Alfonso Ussía
Sillines placenteros
Eso de los ciclistas nudistas de Valladolid que eligen para despelotarse la travesía adyacente al Palacio Arzobispal, se me antoja, además de una burda grosería una falta de respeto hacia quien representa el sentir de centenares de miles de vallisoletanos. Reían a carcajadas, con sus lapicerillos al aire, cuando el arzobispo y Presidente de la Conferencia Episcopal Española, don Ricardo Blázquez, abandonó la sede del Palacio Arzobispal y pasó ante ellos, con la mirada en el suelo y un lógico y herido gesto de disgusto. Pudieron elegir con el mismo objetivo, el de la provocación soez y garbancera, los aledaños de la Mezquita, pero no lo consideraron oportuno. El arma de los cristianos es el silencio, y el de los musulmanes el alfange, que corta fuchingas con tanta precisión como efectividad. En resumen, un nuevo y descarado insulto a la Iglesia por parte de un grupo de ciclistas que disfrutan desnudos sobre sus placenteros sillines.
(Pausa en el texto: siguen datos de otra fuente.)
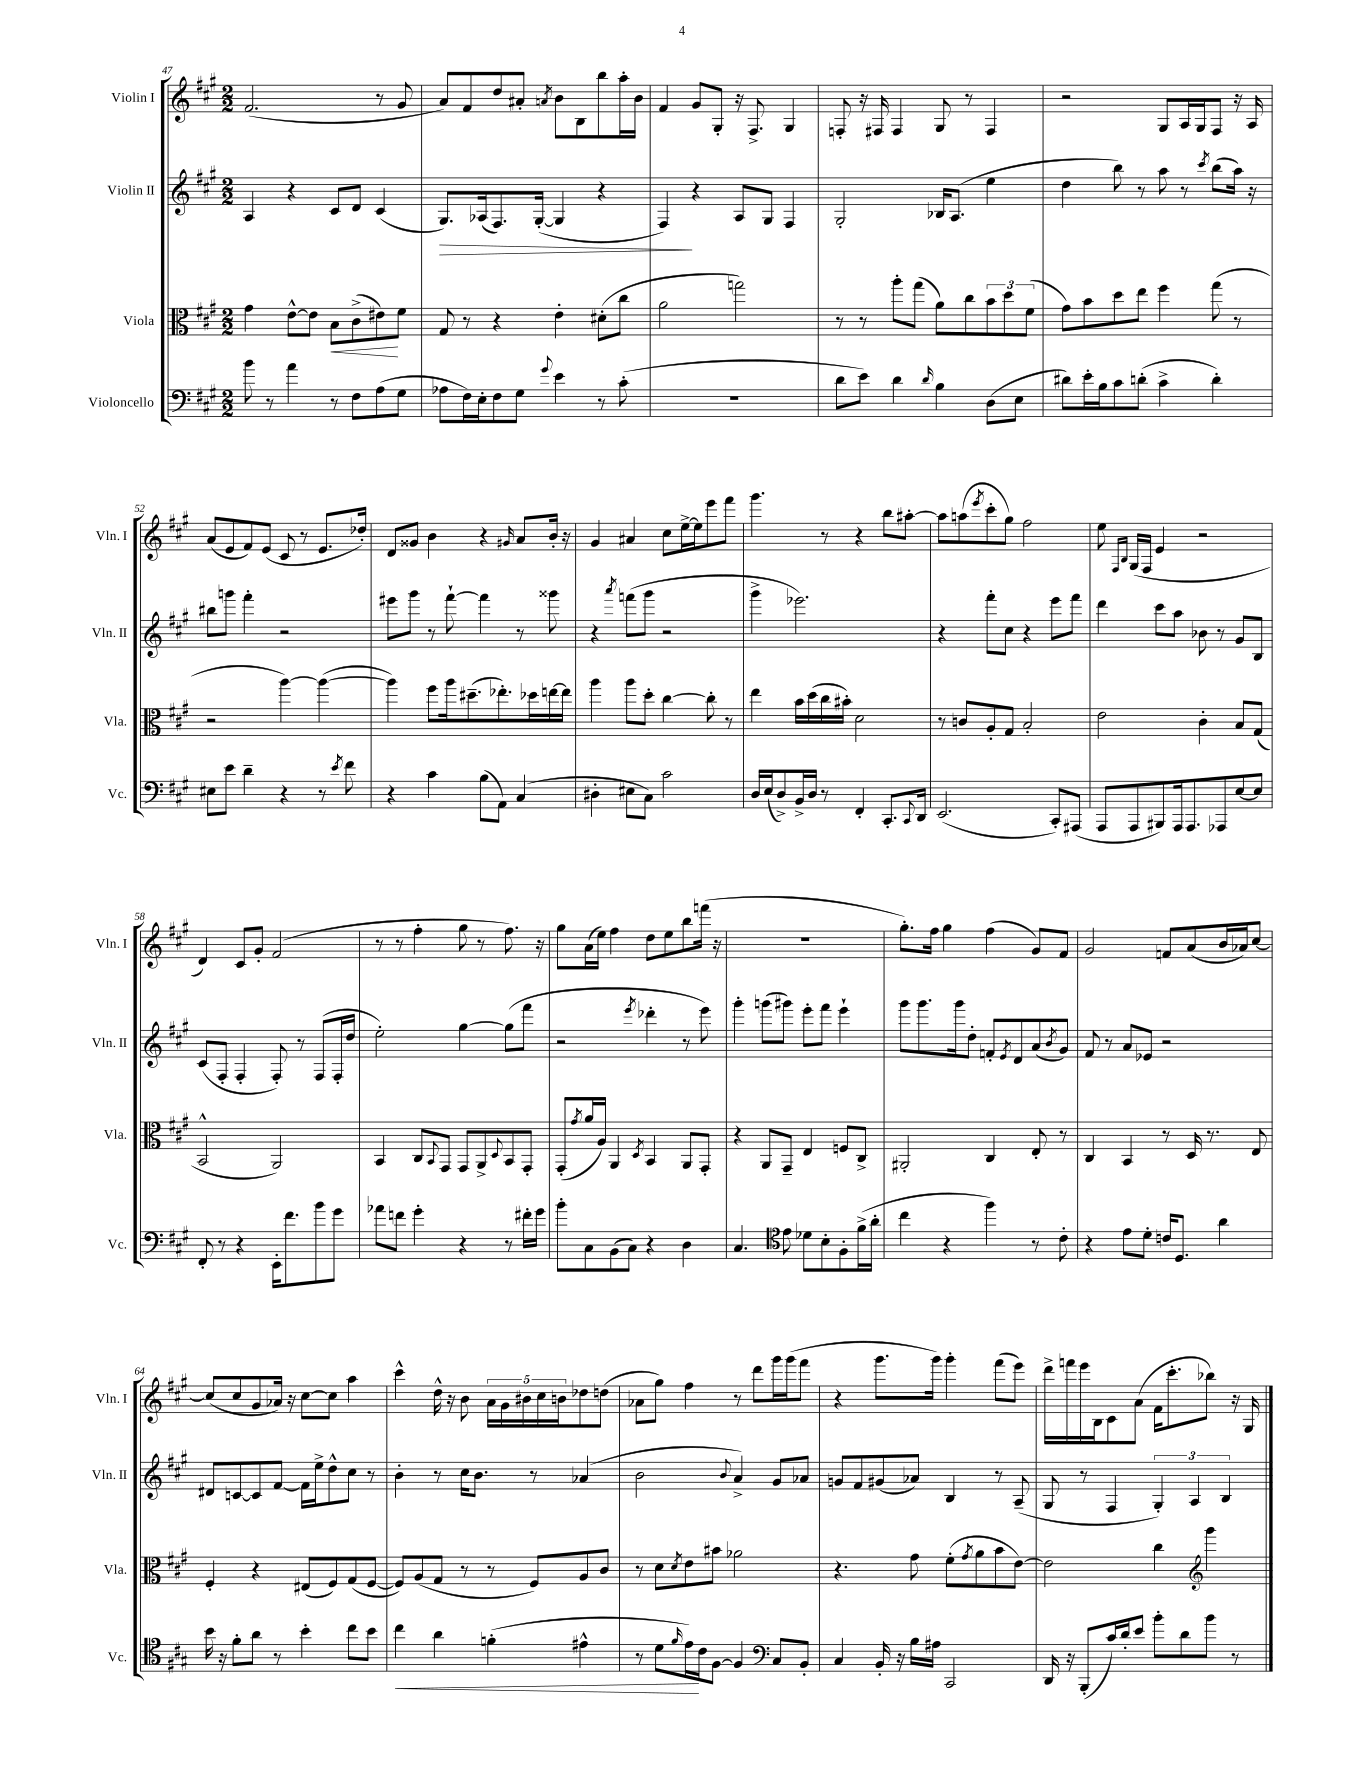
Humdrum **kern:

**kern	**kern	**kern	**kern
*staff4	*staff3	*staff2	*staff1
*clefF4	*clefC3	*clefG2	*clefG2
*k[f#c#g#]	*k[f#c#g#]	*k[f#c#g#]	*k[f#c#g#]
*M2/2	*M2/2	*M2/2	*M2/2
8b	4g#	4A	(2.f#
8r	.	.	.
4a	[8e^^	4r	.
.	8e]	.	.
8r	8B	8c#	.
8F#	(8c#^	8d	.
(8A	8e#)	(4c#	8r
8G#	8f#	.	8g#
=	=	=	=
8A-	8G#	8.G#)	8a)
16F#)	8r	.	8f#
16E'	.	(16A-	.
8F#	4r	8.F#)	8dd
8G#	.	.	8a#'
.	.	([16G#'	.
8qqg#	.	.	8qa
4e	4e'	4G#]	8b
.	.	.	8B
8r	(8d#'	4r	8bb
(8c#'	8cc#	.	16aa'
.	.	.	16b
=	=	=	=
1r	2a	4F#)	4f#
.	.	4r	8g#
.	.	.	8G#'
.	2gg)	8A	16r
.	.	.	8.F#^
.	.	8G#	.
.	.	4F#	4G#
=	=	=	=
8d	8r	2G#'	8F'
8e)	8r	.	16r
.	.	.	16F#
4d	8aa'	.	4F#
.	(8gg#	.	.
16qqd	.	.	.
4B	8a)	16B-	8G#
.	.	(8.A	.
.	8cc#	.	8r
(8D	12b	4ee	4F#
.	12dd	.	.
8E	.	.	.
.	(12f#	.	.
=	=	=	=
8d#)	8g#)	4dd	2r
16e'	8b	.	.
16B	.	.	.
8c#	8dd	8bb)	.
(8d'	8ee	8r	.
4c#^	4ff#	8aa	8G#
.	.	8r	16A
.	.	.	16G#
.	.	8qccc#	.
4d')	(8gg#	(8bb	8F#
.	8r	16aa)	16r
.	.	16r	16A
=	=	=	=
8E#	2r	8bb#	(8a
8e	.	8ggg	8e
4d~	.	4fff#'	8f#)
.	.	.	(8e
4r	[4aa)	2r	8c#
.	.	.	8r
8r	(4aa_	.	8.e
8qe	.	.	.
8f#	.	.	.
.	.	.	16dd-')
=	=	=	=
4r	4aa])	8eee#	8d
.	.	8ggg#	8g##
4c#	8ff#	8r	4b
.	16aa	[8fff#`	.
.	(8.dd#~	.	.
(8B	.	4fff#]	4r
8AA)	8.ee-')	.	.
.	.	.	16qqg#
(4C#	.	8r	8a
.	16dd-	.	.
.	[16ee	8ggg##	16b'
.	16ee]	.	16r
=	=	=	=
4D#'	4aa	4r	4g#
.	.	8qaaa	.
8E#	8aa	(8fff	4a#
8C#)	8dd'	8ggg#	.
2c#	[4cc#	2r	8cc#
.	.	.	[16ee^
.	.	.	16ee]
.	8cc#']	.	8eee
.	8r	.	8fff#
=	=	=	=
16D	4ee	4ggg#^	4.ggg#
(16E	.	.	.
8D^)	.	.	.
16BB^	16b	2.eee-)	.
16D	(16dd	.	.
8r	16cc#	.	8r
.	16b#')	.	.
4FF#'	2d	.	4r
8.CC#'	.	.	8bb
.	.	.	[8aa#'
8qqCC#	.	.	.
16DD	.	.	.
=	=	=	=
(2.EE	8r	4r	8aa#]
.	8c	.	(8aa
.	.	.	8qeee
.	8A'	8fff#'	8ccc#'
.	8G#	8cc#	8gg#)
.	2B'	4r	2ff#
8CC#')	.	8eee	.
(8AAA#	.	8fff#	.
=	=	=	=
8AAA	2e	4ddd	8ee
.	.	.	16qqF#
.	.	.	16qqB
8AAA	.	.	(16G#
.	.	.	16F#
8BBB#)	.	8ccc#	4e
16AAA	.	8aa	.
8.AAA	.	.	.
.	4c#'	8b-	2r
8AAA-	.	8r	.
[8E	8B	8g#	.
8E]	(8G#	8B	.
=	=	=	=
8FF#'	2BB^^	(8c#	4d)
8r	.	8F#'	.
4r	.	4F#'	8c#
.	.	.	8g#'
16EE'	2AA)	8F#')	(2f#
8.f#	.	.	.
.	.	8r	.
8b	.	(8F#	.
8g#	.	16F#'	.
.	.	16dd	.
=	=	=	=
8a-	4BB	2ee')	8r
8f	.	.	8r
4g#'	8C#	.	4ff#'
.	8qqBB	.	.
.	8GG#	.	.
4r	8GG#	[4gg#	8gg#
.	8AA^	.	8r
.	8qqD	.	.
8r	8BB	(8gg#]	8.ff#)
16f#'	8GG#'	8fff#	.
16g#	.	.	16r
=	=	=	=
8b'	(8GG#'	2r	8gg#
.	8qg#	.	.
8C#	16a	.	(16a
.	16A)	.	16ee)
(8BB	4AA	.	4ff#
8C#)	.	.	.
.	8qD	8qeee	.
4r	4BB	4ddd-'	8dd
.	.	.	8ee
4D	8AA	8r	8bb
.	8GG#'	8eee)	(16fff
.	.	.	16r
=	=	=	=
4.C#	4r	4ggg#'	1r
.	8AA	(8ggg	.
*clefC4	*	*	*
8e	8GG#~	8ggg#)	.
8d-	4E	8eee'	.
8B'	.	8fff#	.
8F#'	8F	4eee`	.
(16f#^	8C#^	.	.
16a'	.	.	.
=	=	=	=
4cc#	2AA#'	8ggg#	8.gg#')
.	.	8.ggg#	.
.	.	.	16ff#
4r	.	.	4gg#
.	.	16ggg#	.
.	.	8dd'	.
4ff#)	4C#	8f'	(4ff#
.	.	8qe	.
.	.	8d	.
8r	8E'	(8a	8g#)
.	.	8qb	.
8c#'	8r	8g#)	8f#
=	=	=	=
4r	4C#	8f#	2g#
.	.	8r	.
8e	4BB	8a	.
8d'	.	8e-	.
16c	8r	2r	8f
8.D	.	.	.
.	16D	.	(8a
.	8.r	.	.
4a	.	.	16b
.	.	.	16a-)
.	8E	.	[8cc#
=	=	=	=
16b	4F#'	8d#	(8cc#]
16r	.	.	.
8f#'	.	[8c	8cc#
8a	4r	8c]	8g#
8r	.	[8f#	16a-)
.	.	.	16r
4b'	(8E#	16f#]	[8cc#
.	.	16ee^	.
.	8F#)	8dd^^	8cc#]
8cc#	(8G#	8cc#	4aa
8b	[8F#	8r	.
=	=	=	=
4cc#	8F#])	4b'	4ccc#^^
.	(8A	.	.
4a	8G#	8r	16dd^^
.	.	.	16r
.	8r	16cc#	8b
.	.	8.b	.
(4f'	8r	.	20a
.	.	.	20g#
.	.	.	20b#
.	8F#)	8r	.
.	.	.	20cc#
.	.	.	20b
4e#^^	8A	(4a-	8dd-
.	8c#	.	(8dd
=	=	=	=
8r	8r	2b	8a-
8d	8d	.	8gg#)
16qqf#	8qd	.	.
16e)	8e	.	4ff#
16c#	.	.	.
[8F#	8b#	.	.
.	.	8qqb	.
4F#]	2a-	4a^)	8r
.	.	.	8ddd
*clefF4	*	*	*
8C#	.	8g#	16ggg#
.	.	.	(16ggg#
8BB'	.	8a-	8fff#
=	=	=	=
4C#	4.r	8g	4r
.	.	8f#	.
16BB'	.	(8g#	8.ggg#
16r	.	.	.
16B	8g#	8a-)	.
16A#	.	.	16ggg#)
2CC#	(8f#'	4B	4ggg#'
.	8qg#	.	.
.	8a	.	.
.	8b	8r	(8fff#
.	[8e)	(8A~	8eee)
=	=	=	=
16DD	2e]	8G#	16ddd^
16r	.	.	16fff
(8BBB'	.	8r	16eee
.	.	.	16B
16c#)	.	4F#	8c#
16d'	.	.	.
8e	.	.	(8a
8b'	4cc#	6G#')	16f#
.	.	.	8.ccc#'
8d	.	.	.
.	.	6A	.
*	*clefG2	*	*
8b	4ggg#	.	8bb-)
.	.	6B	.
8r	.	.	16r
.	.	.	16G#
==	==	==	==
*-	*-	*-	*-
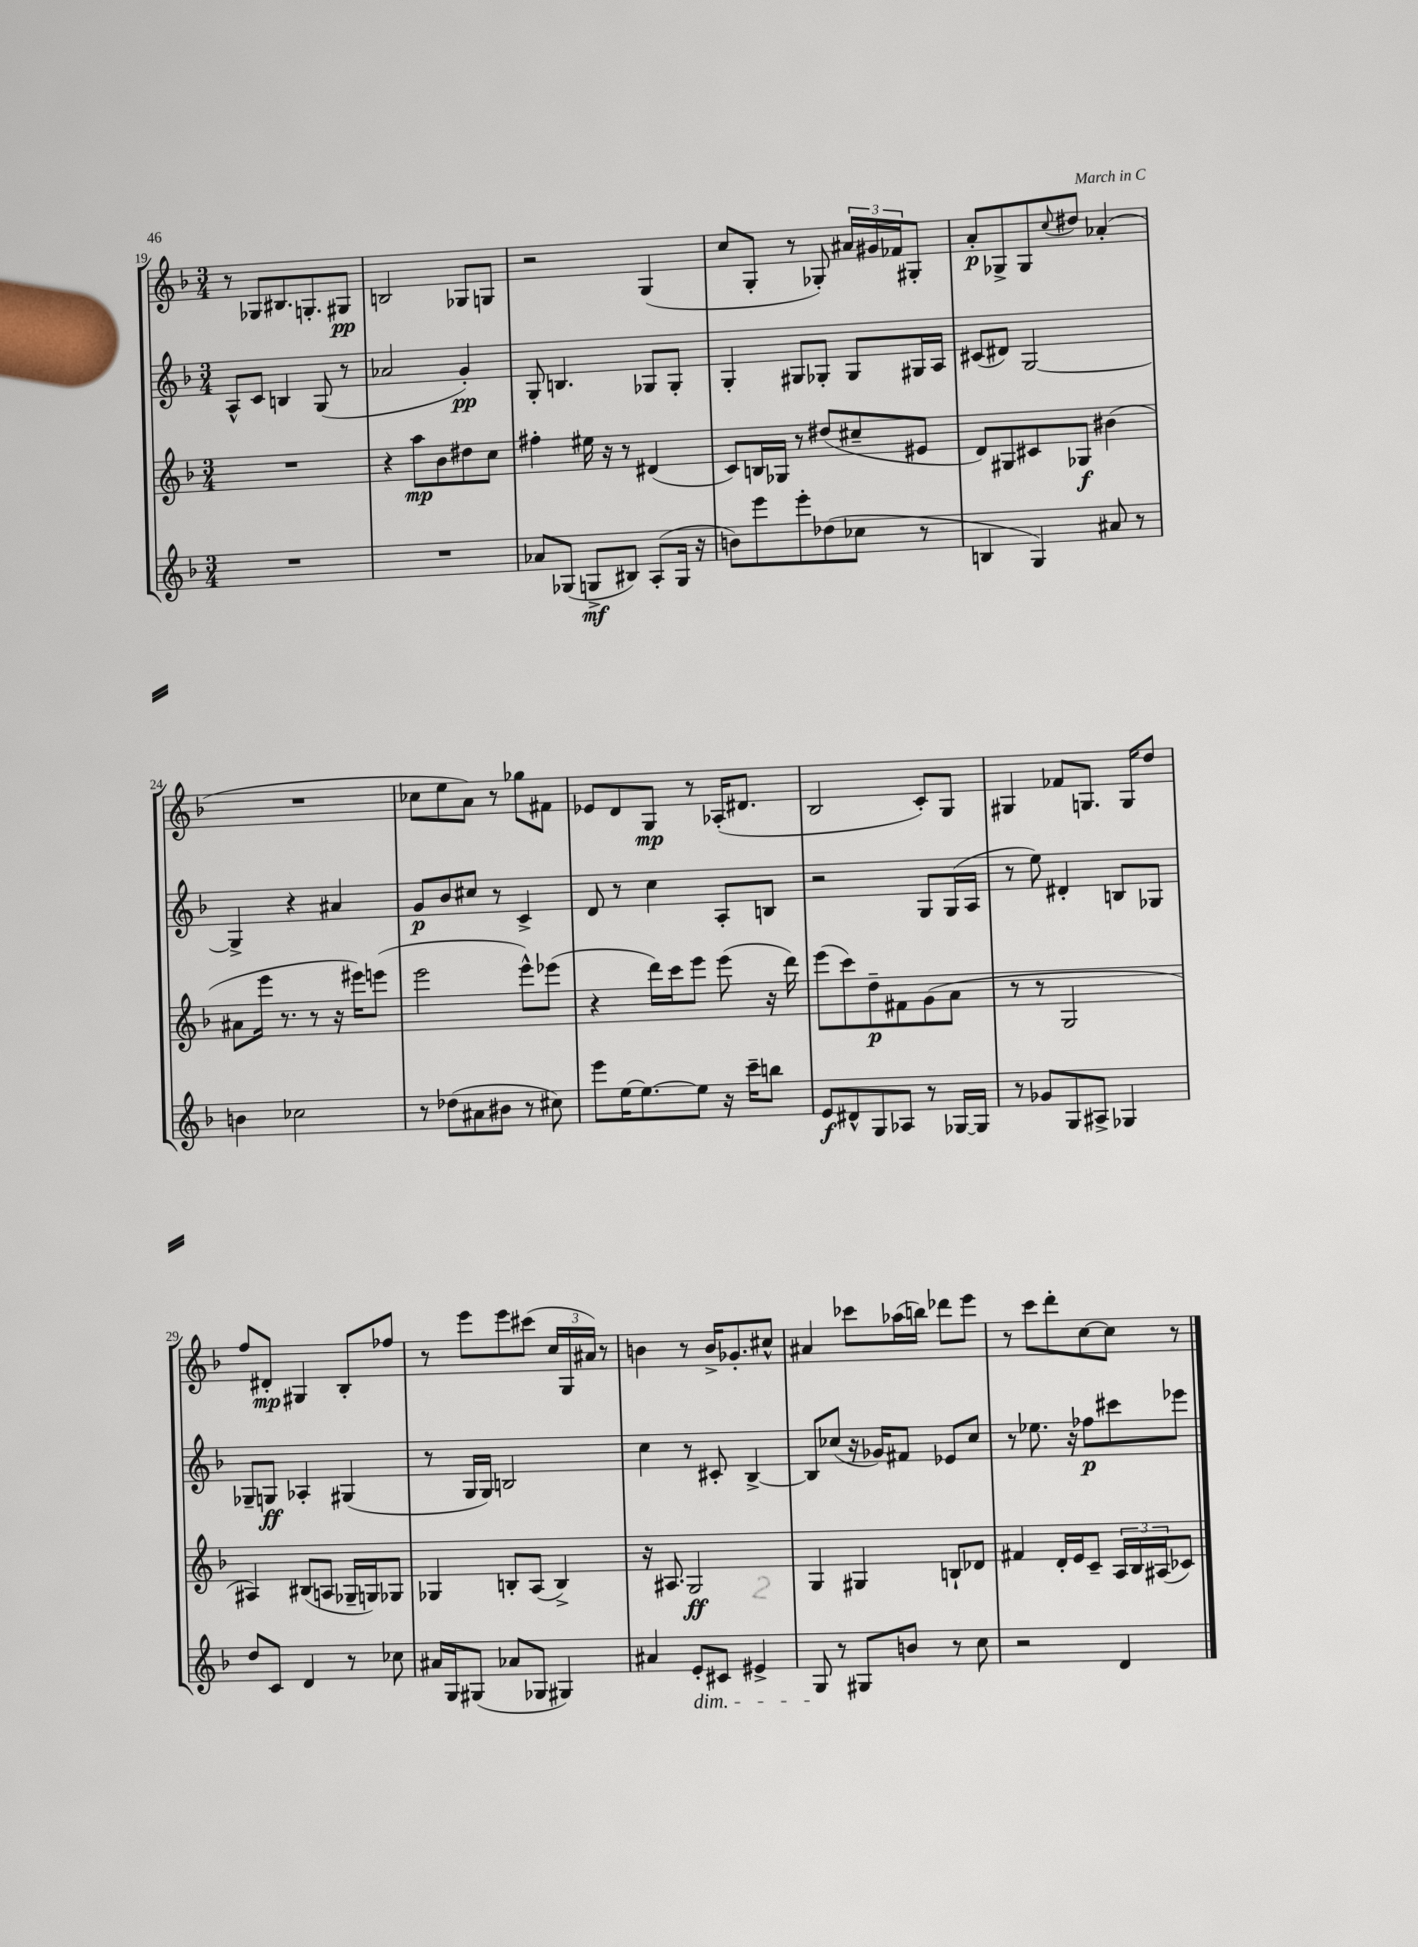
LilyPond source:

<<
\new StaffGroup <<
\new Staff = "s0" {
    \clef treble \key f \major \numericTimeSignature \time 3/4
    r8 ges8 bis8. g8.-. gis8\pp |
    b2 ges8 g8 |
    r2 g4( |
    c''8 g8-. r8 ges8-.) \tuplet 3/2 { ais'16 gis'16 fes'16 } gis8-. |
    a'8-.\p ges8-> ges8 \appoggiatura { c''8 } dis''8 aes'4-.( |
    R2. |
    ces''8 e''8 a'8) r8 ges''8 fis'8 |
    ees'8 d'8 g8\mp r8 aes16-.( dis'8. |
    bes2 c'8-.) g8 |
    gis4 fes'8 g8. g16 d''8 |
    f''8 dis'8-.\mp gis4 bes8-. fes''8 |
    r8 e'''8 e'''8 cis'''8( \tuplet 3/2 { c''16 g16 ais'16) } r8 |
    b'4 r8 b'16-> ges'8.-. cis''8-^ |
    ais'4 ces'''8 aes''16( b''16) des'''8 e'''8 |
    r8 c'''8 d'''8-. c''8~ c''8 r8 \bar "|." |
}
\new Staff = "s1" {
    \clef treble \key f \major \numericTimeSignature \time 3/4
    a8-^ c'8 b4 g8( r8 |
    aes'2 g'4-.\pp) |
    g8-. b4. ges8 ges8-. |
    g4-. gis8 ges8-. ges8 gis16 a16 |
    cis'8( dis'8) g2~ |
    g4-> r4 ais'4 |
    g'8\p bes'8 cis''8 r8 c'4-> |
    d'8 r8 c''4 a8-. b8 |
    r2 g8 g16( a16 |
    r8 e''8) dis'4-. b8 ges8 |
    ges8-- g8\ff aes4-. gis4( |
    r8 g16 g16) b2 |
    c''4 r8 cis'8-. bes4~-> |
    bes8 ces''8( r16 ges'16) fis'8 ees'8 ces''8 |
    r8 ees''8. r16 fes''8\p cis'''8 ees'''8 \bar "|." |
}
\new Staff = "s2" {
    \clef treble \key f \major \numericTimeSignature \time 3/4
    R2. |
    r4 a''8\mp bes'8 dis''8 c''8 |
    fis''4-. eis''16 r16 r8 dis'4( |
    c'8) b16 ges16 r8 dis''8( cis''8-- eis'8 |
    d'8) gis8 cis'8 ges8\f bis'4( |
    ais'8 e'''16 r8. r8 r16 eis'''16) e'''8( |
    e'''2 e'''8-^) ees'''8( |
    r4 d'''16) c'''16 e'''8 e'''8( r16 d'''16) |
    e'''8( c'''8) d''8--\p fis'8 g'8( a'8 |
    r8 r8 g2 |
    ais4) bis8( a8 ges16-- g16) ges8 |
    ges4 b8-. a8( b4->) |
    r16 ais8. g2\ff |
    g4 gis4 b8-! des'8 |
    fis'4 d'16-. e'16 c'8-- \tuplet 3/2 { a16 bes16 ais16( } ces'8) \bar "|." |
}
\new Staff = "s3" {
    \clef treble \key f \major \numericTimeSignature \time 3/4
    R2. |
    R2. |
    aes'8 ges8( g8->\mf bis8) a8-.( g16 r16 |
    b'8) e'''8 e'''8-. des''8( ces''8 r8 |
    b4 g4) ais'8 r8 |
    b'4 ces''2 |
    r8 des''8( ais'8 bis'8 r8 cis''8) |
    e'''8 e''16~ e''8.~ e''8 r16 c'''16-- b''8 |
    e'8\f dis'8-^ g8 aes8 r8 ges16~ ges16 |
    r8 ges'8 g8 ais8-> ges4 |
    d''8 c'8 d'4 r8 ces''8 |
    ais'16 g16 gis8( aes'8 ges8 gis4) |
    ais'4 e'8-.\dim cis'8 eis'4-> |
    g8\! r8 gis8 b'8 r8 c''8 |
    r2 d'4 \bar "|." |
}
>>
>>
\layout { \context { \Score currentBarNumber = #19 } }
Más soeces que sus desnudos fueron sus risotadas. Expresiones primitivas. Entre los nudistas destacaba un tipo que no habrá pasado desapercibido a la ciencia. Un especimen del hombre de Cromañón, lo cual, al menos, algo aporta a la Asamblea Ciclista de Valladolid. El resto no merecía la pena. Las bicicletas sí tenían buen aspecto. Dos ruedas, pedales, timbre, y espacio suficiente para transportar la ropa que se habían quitado. Una ropa poco apropiada para favorecer la limpieza del aire que la naturaleza nos regala. Las bicicletas, todas ellas negras, y con un sillín esponjoso y puntiagudo en su zona frontal, diseñado para procurar gustirrinín en cada bache de la carretera, baches que no esquivan, sino todo lo contrario.
Eran todos varones, o algo parecido. En la fotografía publicada por LA RAZÓN, no se adivinan cuerpos femeninos. Se puede tratar de una casual ausencia, o de una premeditada y selectiva discriminación de género. En mi juventud, en San Sebastián, aprovechando una mañana lluviosa y nada apacible, fueron avistados desde el cuartelillo de la Guardia Civil de Ondarreta, un grupo de hombres desnudos que bailaban la «yenka» en el embarcadero de la isla de Santa Clara. No había ninguna mujer entre ellos. Fueron detenidos y se les aplicó la Ley de Vagos y Maleantes promulgada y aprobada por la mayoría de izquierdas durante la Segunda República. Al final, pagó cada uno de los despelotados una multa de cien pesetas y fueron vestidos y devueltos a sus casas. Al menos, los nudistas de San Sebastián no bailaron la «yenka» en bolas ante el obispado donostiarra ni en las puertas de un templo religioso. De molestar, sólo lo hicieron a los percebes y las quisquillas de las rocas de la isla, y probablemente a algún cangrejo, que se quedó con las ganas de atrapar una cosilla entre sus pinzas.
Estos ciclonudistas –así se autodenominan–, son ante todo unos desalmados abrazados a la innecesariedad. ¿Para qué provocar, herir o escandalizar? Cuando este artículo sea publicado se habrá esfumado en el olvido su porcina provocación. Ninguno de ellos podría haber competido con Espartaco Santoni, Makelele o el profesor de Matemáticas Espaciales de la Universidad de Columbia Johannes Wiltford, de quien se decía que se movía mediante silla de ruedas para evitar el contacto de su cosa con la grava de los caminos del Campus universitario.
Estos ciclistas de Valladolid, además de groseros infumables, eran portadores de apéndices muy pequeñitos. Cuando las cosas se hacen, aunque sean impresentables, se hacen bien.
Ignoro si pasaron por muchos baches sentados sobre sus sillines. Y la verdad, es que tampoco siento la menor curiosidad al respecto.